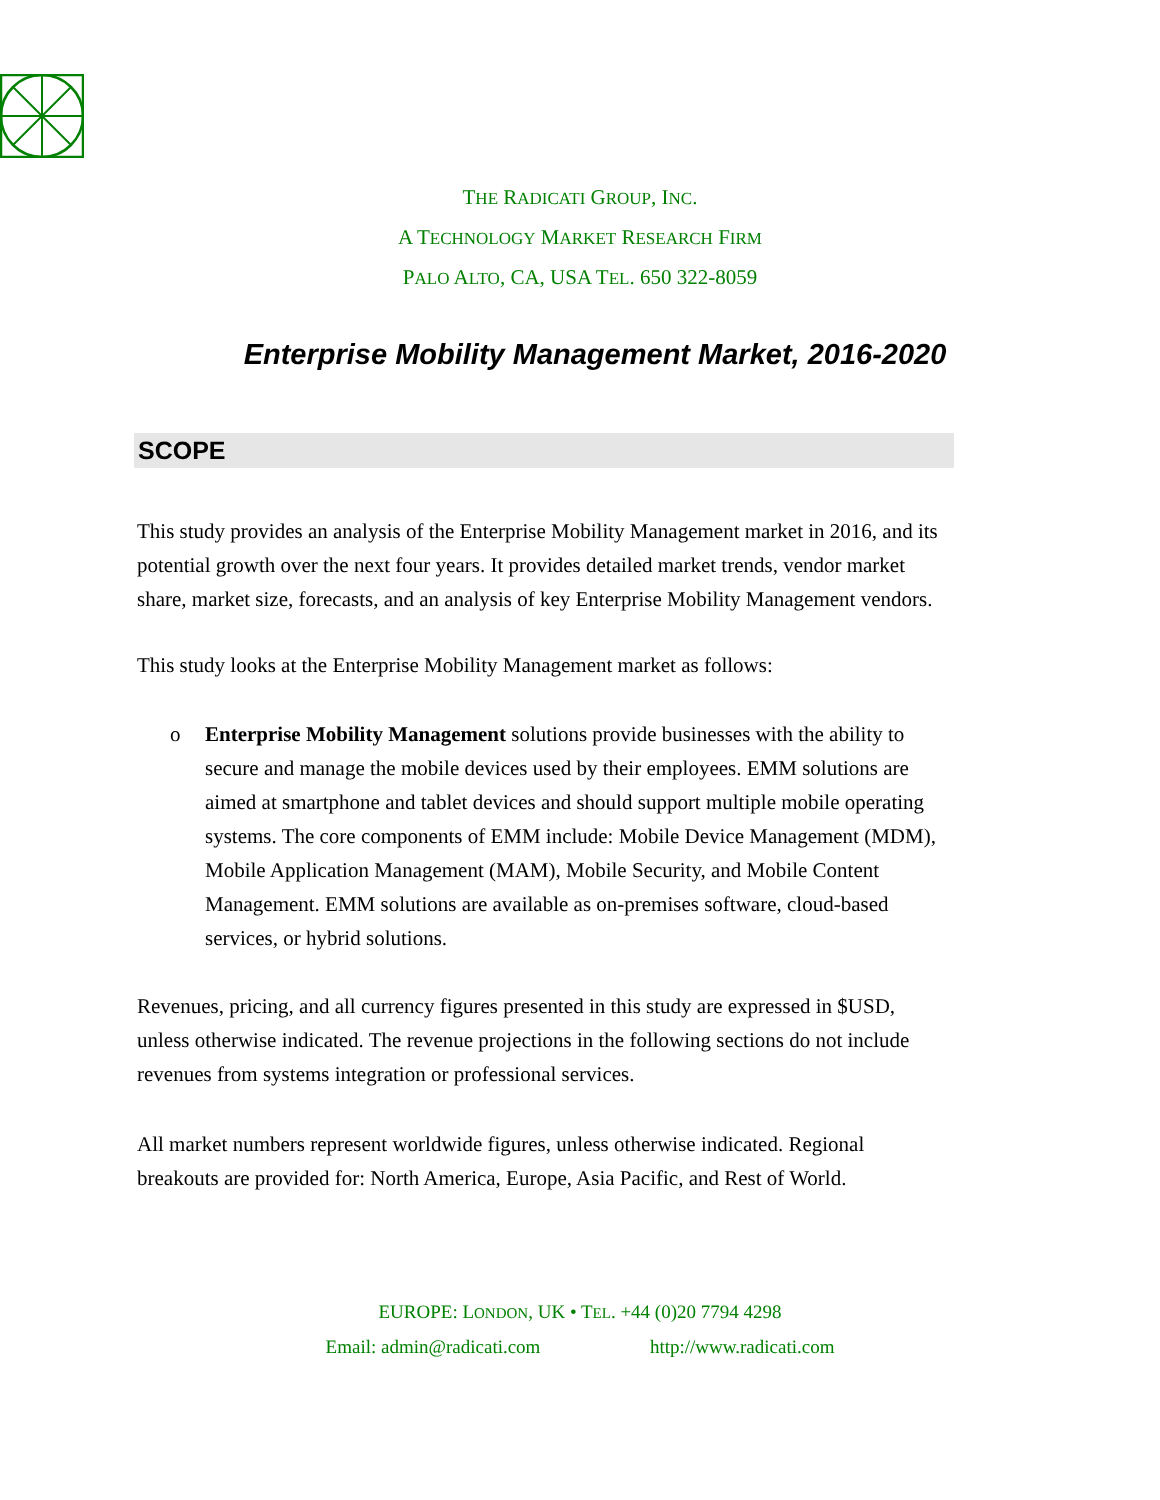THE RADICATI GROUP, INC.
A TECHNOLOGY MARKET RESEARCH FIRM
PALO ALTO, CA, USA TEL. 650 322-8059
Enterprise Mobility Management Market, 2016-2020
SCOPE
This study provides an analysis of the Enterprise Mobility Management market in 2016, and its potential growth over the next four years. It provides detailed market trends, vendor market share, market size, forecasts, and an analysis of key Enterprise Mobility Management vendors.
This study looks at the Enterprise Mobility Management market as follows:
o Enterprise Mobility Management solutions provide businesses with the ability to secure and manage the mobile devices used by their employees. EMM solutions are aimed at smartphone and tablet devices and should support multiple mobile operating systems. The core components of EMM include: Mobile Device Management (MDM), Mobile Application Management (MAM), Mobile Security, and Mobile Content Management. EMM solutions are available as on-premises software, cloud-based services, or hybrid solutions.
Revenues, pricing, and all currency figures presented in this study are expressed in $USD, unless otherwise indicated. The revenue projections in the following sections do not include revenues from systems integration or professional services.
All market numbers represent worldwide figures, unless otherwise indicated. Regional breakouts are provided for: North America, Europe, Asia Pacific, and Rest of World.
EUROPE: LONDON, UK • TEL. +44 (0)20 7794 4298
Email: admin@radicati.com http://www.radicati.com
####################
Give back the whole of the material exactly, with the pictures removed.

THE RADICATI GROUP, INC.
A TECHNOLOGY MARKET RESEARCH FIRM
PALO ALTO, CA, USA TEL. 650 322-8059
Enterprise Mobility Management Market, 2016-2020
SCOPE
This study provides an analysis of the Enterprise Mobility Management market in 2016, and its potential growth over the next four years. It provides detailed market trends, vendor market share, market size, forecasts, and an analysis of key Enterprise Mobility Management vendors.
This study looks at the Enterprise Mobility Management market as follows:
o Enterprise Mobility Management solutions provide businesses with the ability to secure and manage the mobile devices used by their employees. EMM solutions are aimed at smartphone and tablet devices and should support multiple mobile operating systems. The core components of EMM include: Mobile Device Management (MDM), Mobile Application Management (MAM), Mobile Security, and Mobile Content Management. EMM solutions are available as on-premises software, cloud-based services, or hybrid solutions.
Revenues, pricing, and all currency figures presented in this study are expressed in $USD, unless otherwise indicated. The revenue projections in the following sections do not include revenues from systems integration or professional services.
All market numbers represent worldwide figures, unless otherwise indicated. Regional breakouts are provided for: North America, Europe, Asia Pacific, and Rest of World.
EUROPE: LONDON, UK • TEL. +44 (0)20 7794 4298
Email: admin@radicati.com http://www.radicati.com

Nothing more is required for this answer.